If AI models improve themselves, do they get smarter—or simply smaller?
The recursive self-improvement (RSI) narrative has seized the AI imagination. According to this view, today's large language models are good enough to start improving their own architectures and training procedures, leading to a closed loop of amplification that culminates in superintelligence. The logic sounds clean. The reality is lossy.
A compelling analysis from Interconnects identifies a fundamental flaw in this reasoning: each generation of AI trained on AI-generated data loses information, just like saving a JPEG file repeatedly. Every compression round introduces artifacts. Stack enough generations, and you no longer have an image—you have a smear.
Lossy compression describes how JPEG images discard fine details to reduce file size. Open, save, repeat. The degradation accumulates. Bright reds fade to orange. Sharp edges blur into gradients. The file shrinks; the picture suffers. You cannot recover what was lost by saving again.
Language models face an analogous problem. When a model generates training data for the next generation, it privileges high-probability outputs—the statistically typical responses. What gets squeezed out is the long tail: the unusual formulation, the edge case, the creative exception that made the original dataset rich. After enough iterations, the model converges on a compressedAverage of human expression, stripped of the nuance that made human expression valuable.
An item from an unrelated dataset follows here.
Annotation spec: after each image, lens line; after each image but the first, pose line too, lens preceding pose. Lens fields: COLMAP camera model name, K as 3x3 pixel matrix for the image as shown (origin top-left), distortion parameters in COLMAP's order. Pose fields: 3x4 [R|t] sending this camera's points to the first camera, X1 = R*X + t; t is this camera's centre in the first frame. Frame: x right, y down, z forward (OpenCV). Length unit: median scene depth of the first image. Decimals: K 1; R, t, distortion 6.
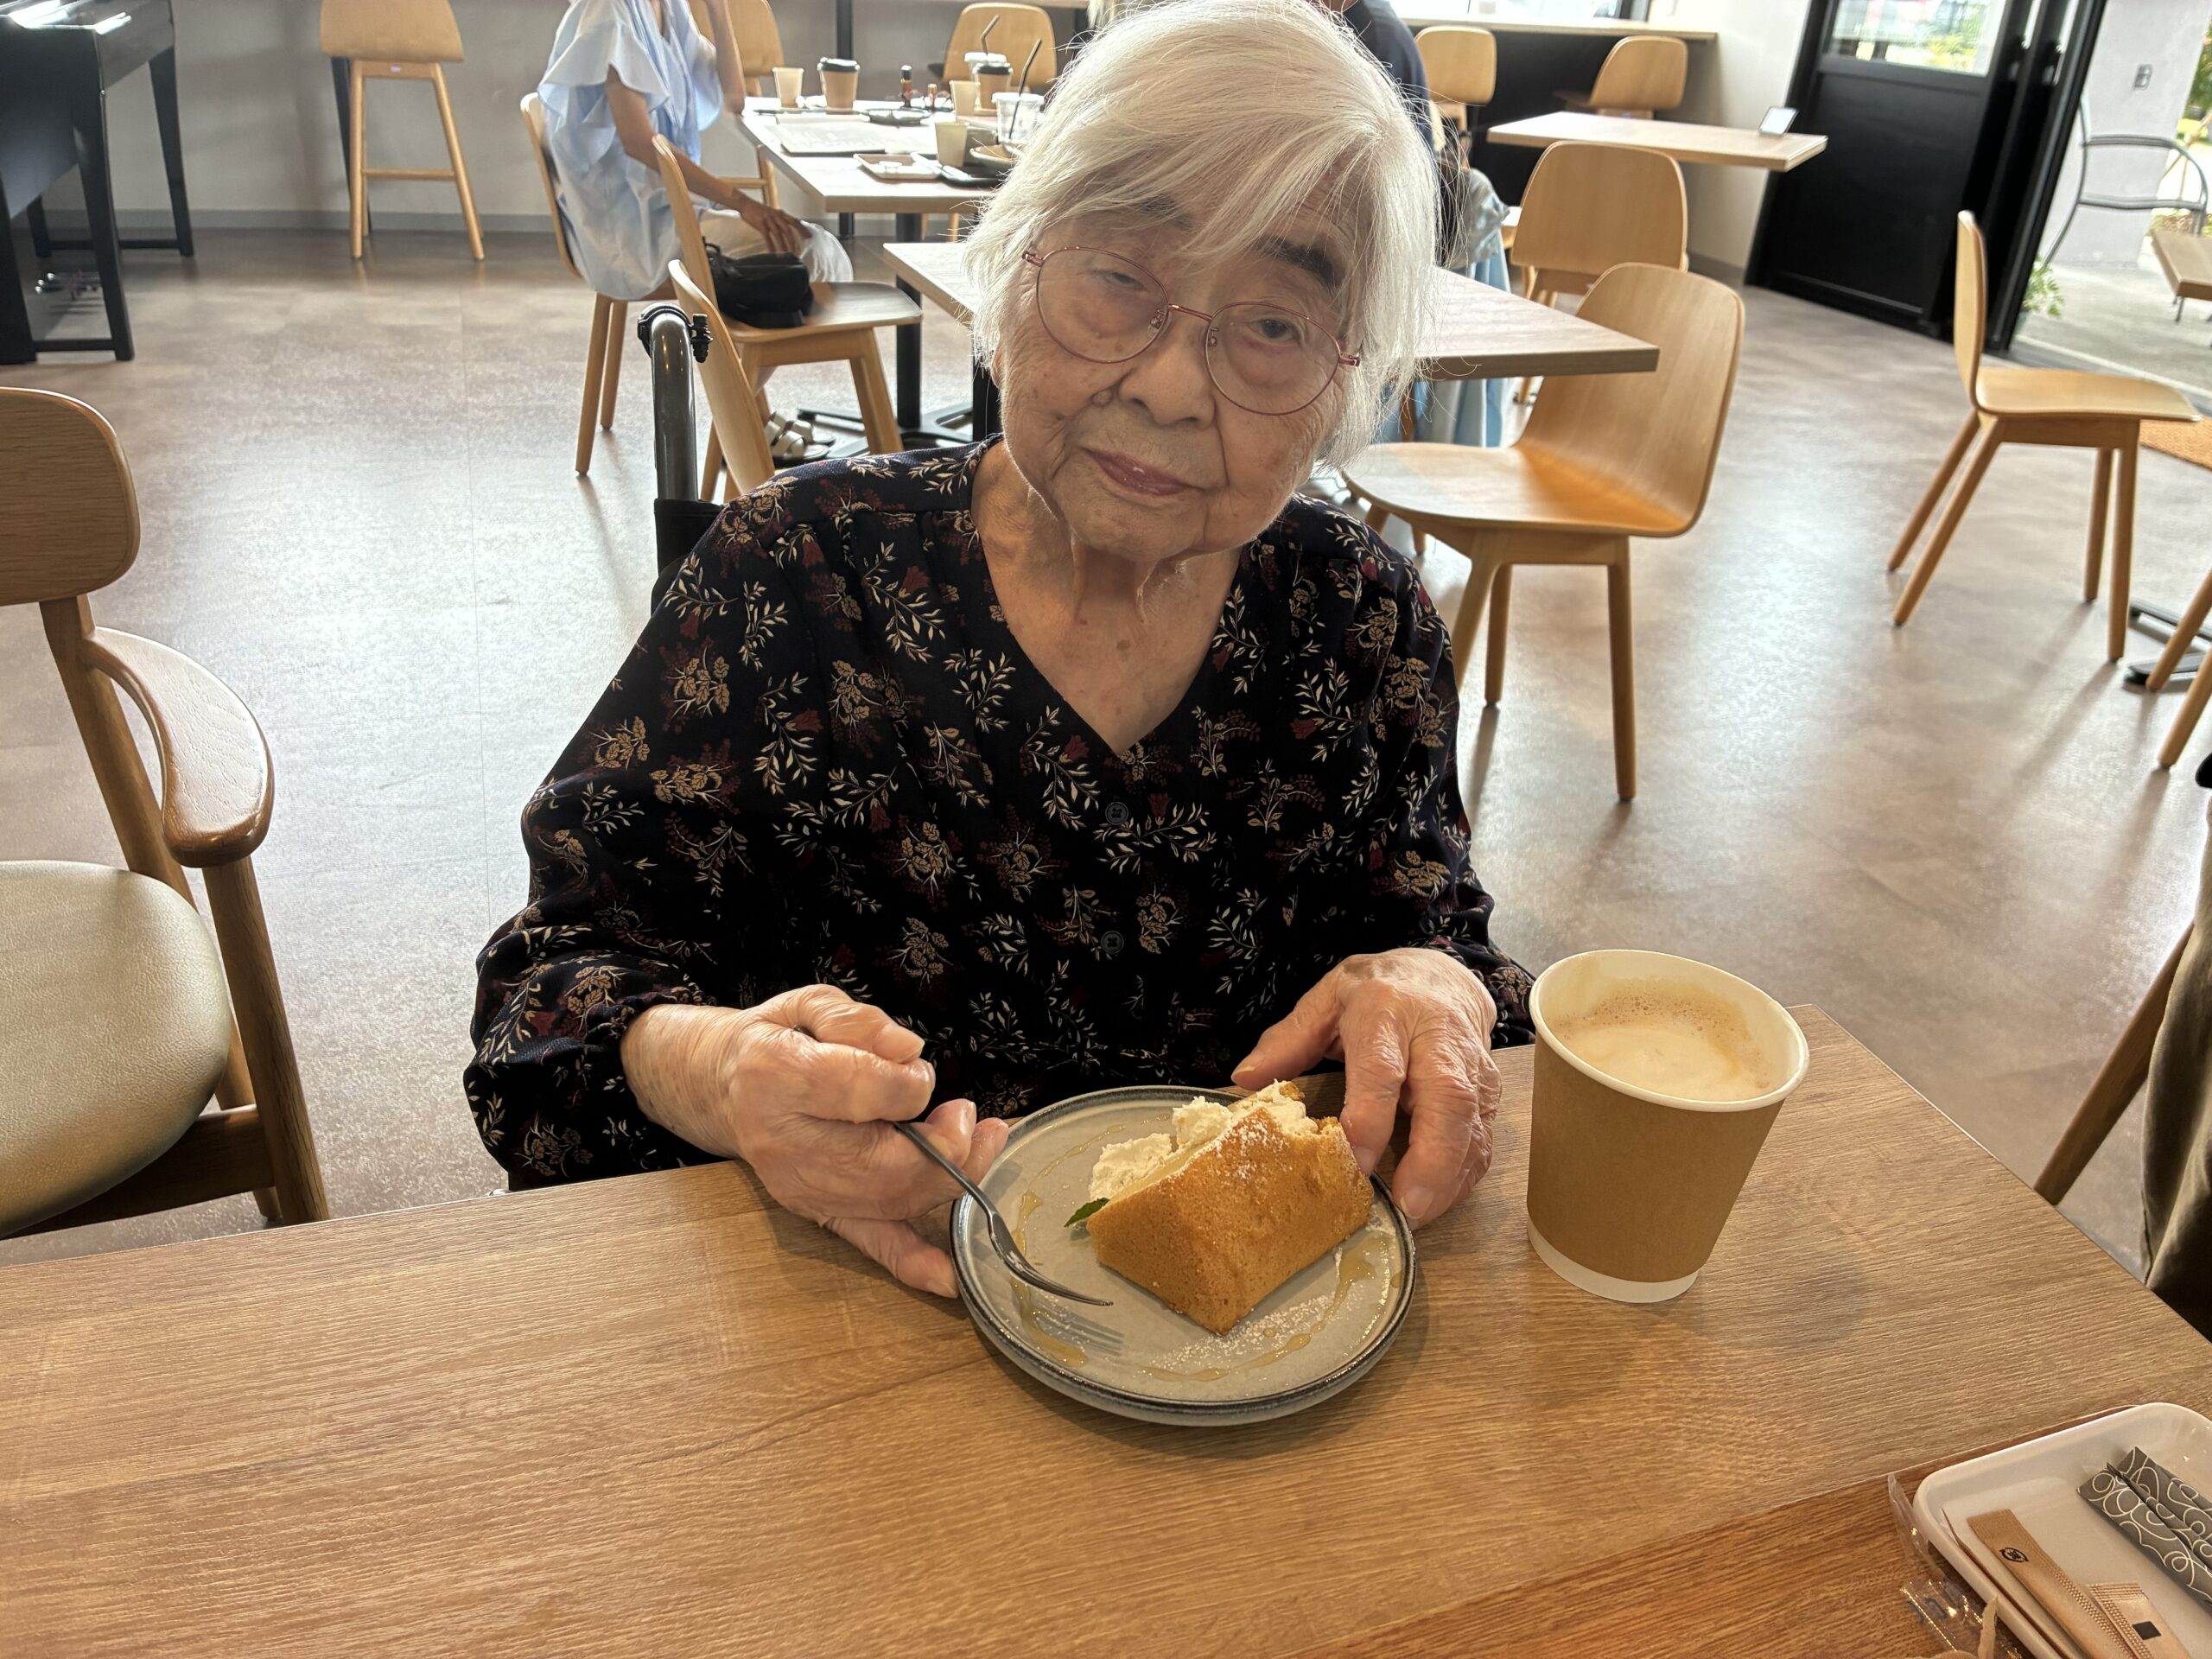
lens RADIAL K [[1768.5, 0, 1106.0], [0, 1768.5, 829.5], [0, 0, 1]] dist [-0.009711, -0.006198]
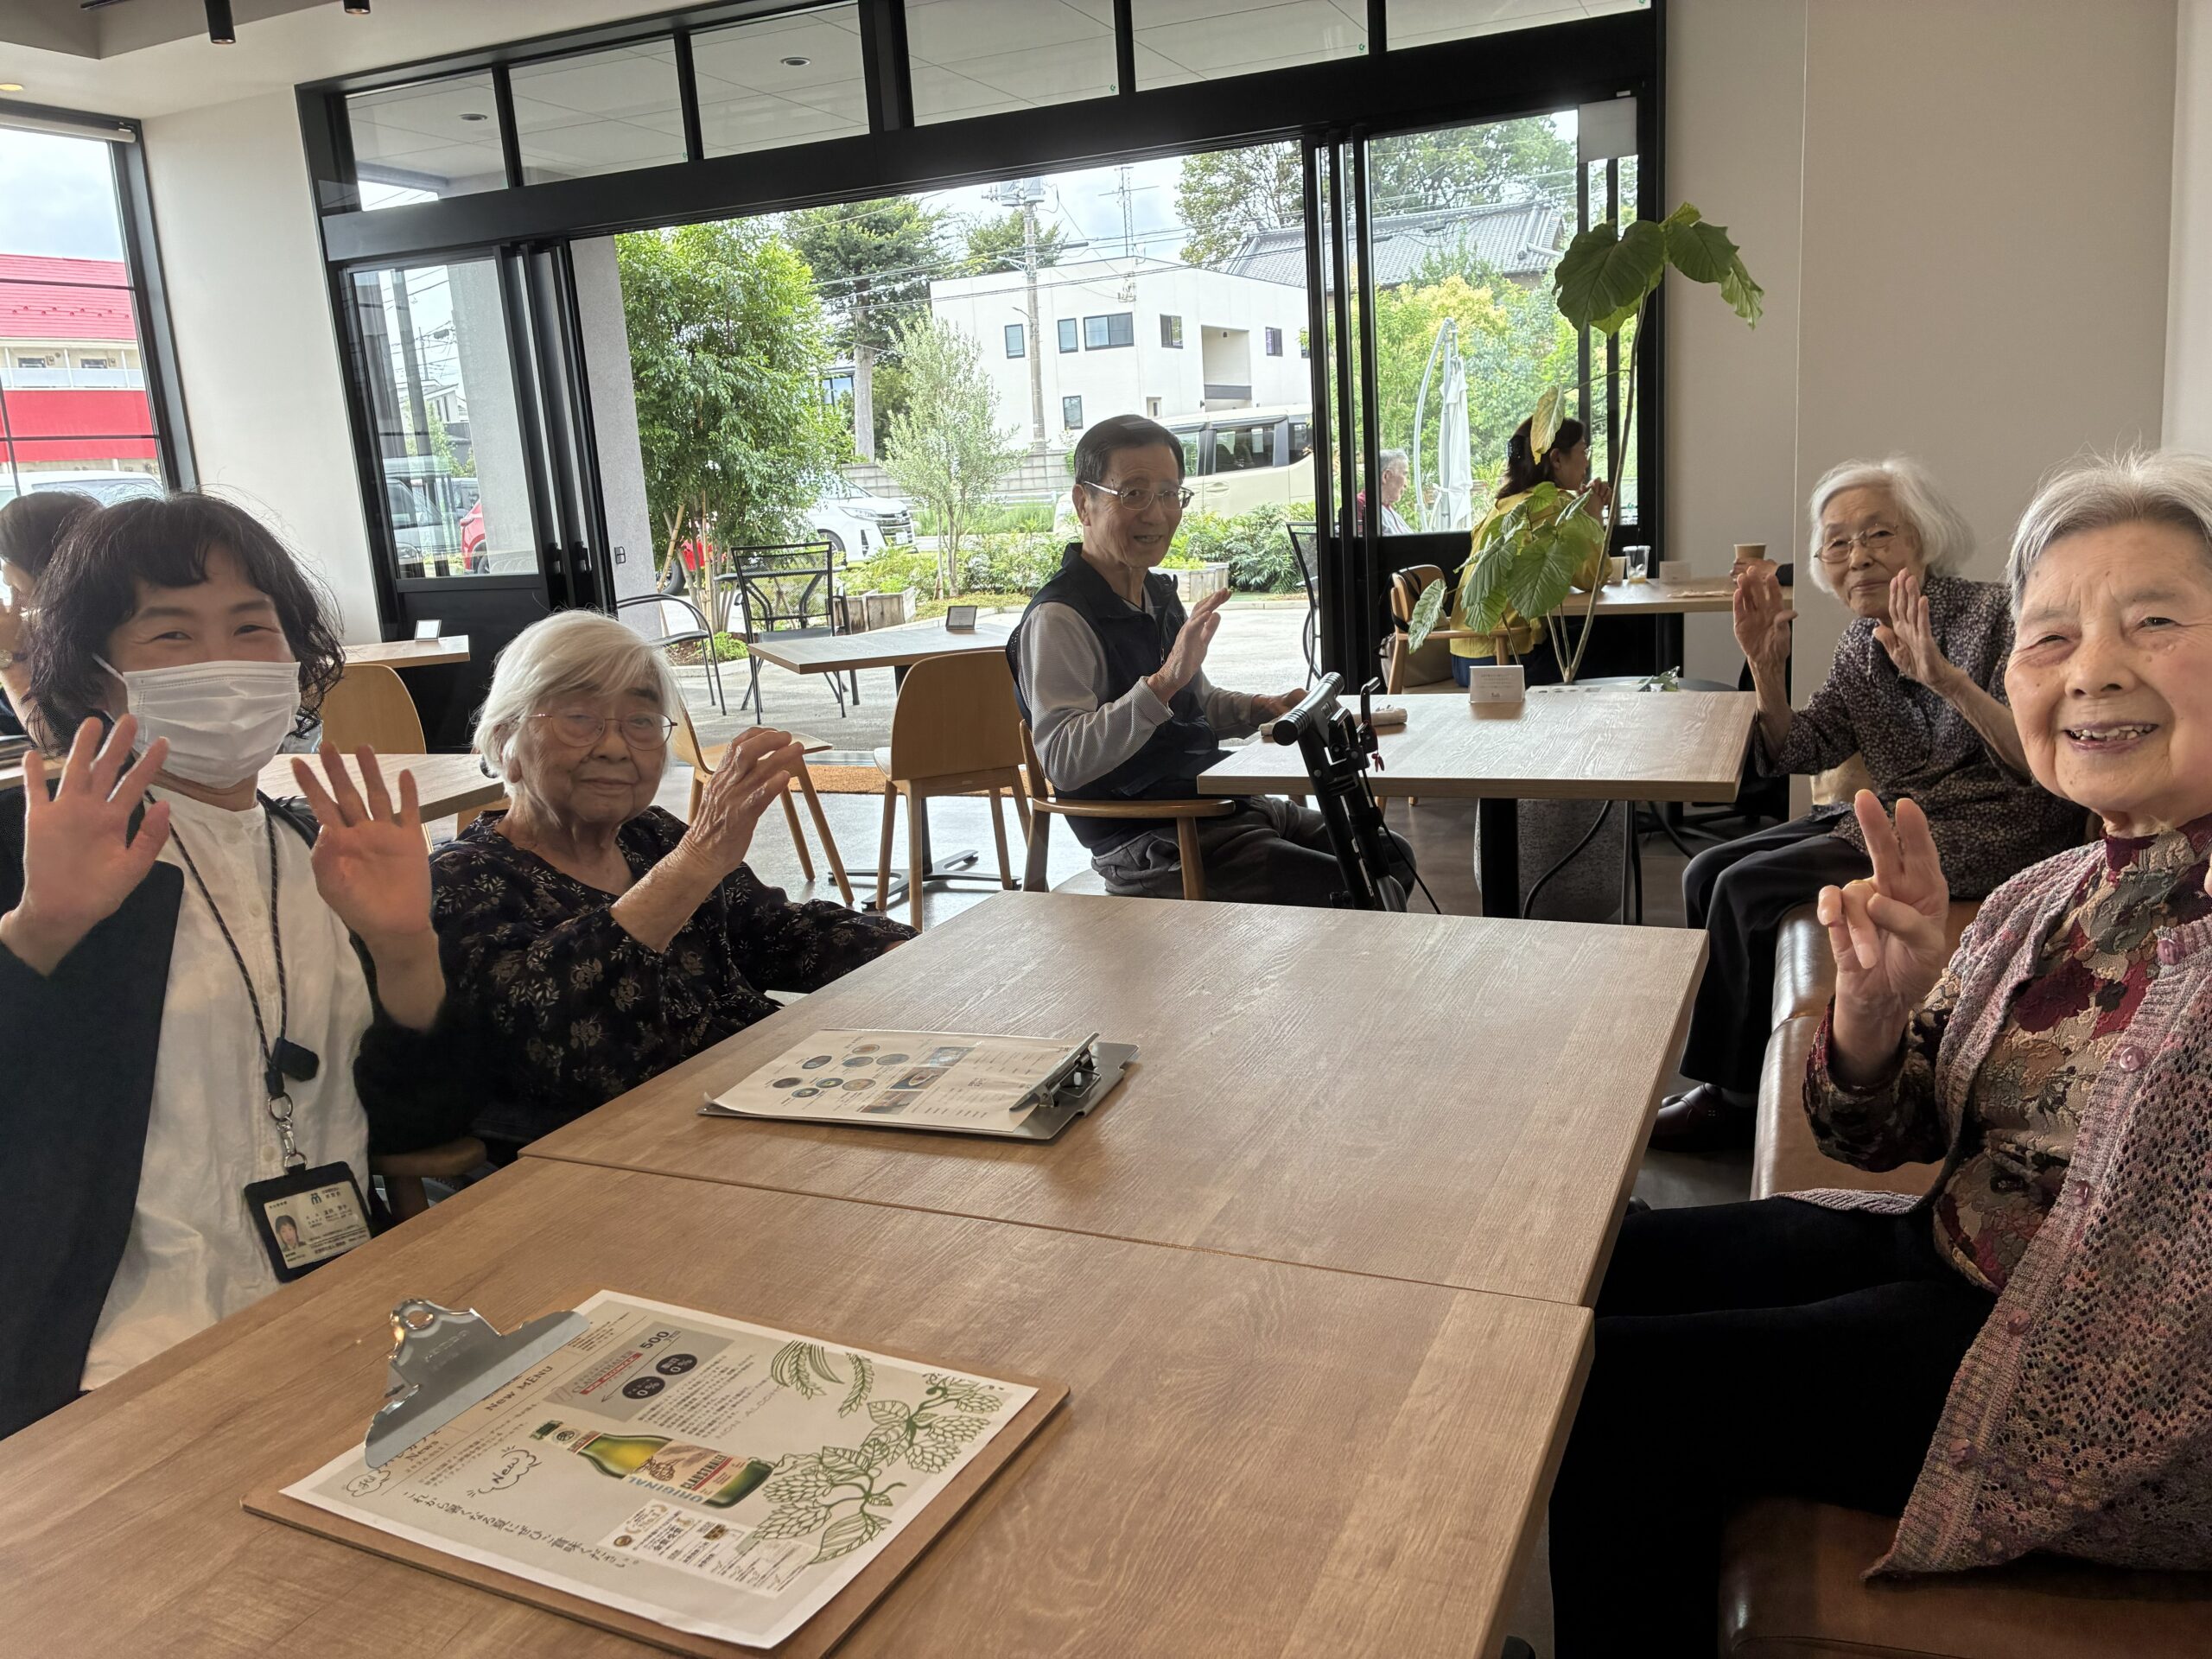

This isn't merely a hypothetical concern. Research on model collapse demonstrates that training on synthetic data degrades performance measurably. The degradation isn't random noise—it's systematic narrowing toward a mode that looks plausible but lacks the diversity of the source material.
The popular discourse around RSI treats self-improvement as if it compounds capability. It doesn't. It compresses it.
A counterargument holds that better evaluation methods could guide self-improvement more carefully, selecting only high-quality outputs for training. This helps. It does not solve the fundamental compression problem. Even the best filter cannot recover information that was never generated. Selecting among model outputs means selecting among compressed representations. The information loss occurs at generation, not curation.
Some propose explicit memory and retrieval systems to preserve diversity across iterations. These are interesting architectures. They address storage, not compression. The model still generates from a lossy internal representation. External memory just changes where the artifacts accumulate.
The Seed AI concept, dating to Yudkowsky's 2007 writings, imagined an AI designed for self-understanding and recursive modification from the start. This required primitive intelligence to bootstrap into something greater. Today's models are far more capable—but they were not architected for self-modification. They were trained to predict the next token. That is not the same substrate.
The oligopoly narrative—that two or three labs will dominate AI through capital and talent consolidation—diverts attention from a more fundamental problem. The bottleneck isn't resource concentration. It's information loss.
Self-improvement loops may still yield useful capabilities. Incremental gains from better tooling, better evals, and better architectures are real and valuable. But assuming these loops will compound into exponential intelligence growth requires ignoring a mathematical reality: every iteration through a lossy compressor produces a smaller, flatter, less capable output.
Until someone solves the compression problem, recursive self-improvement will remain more aspiration than mechanism.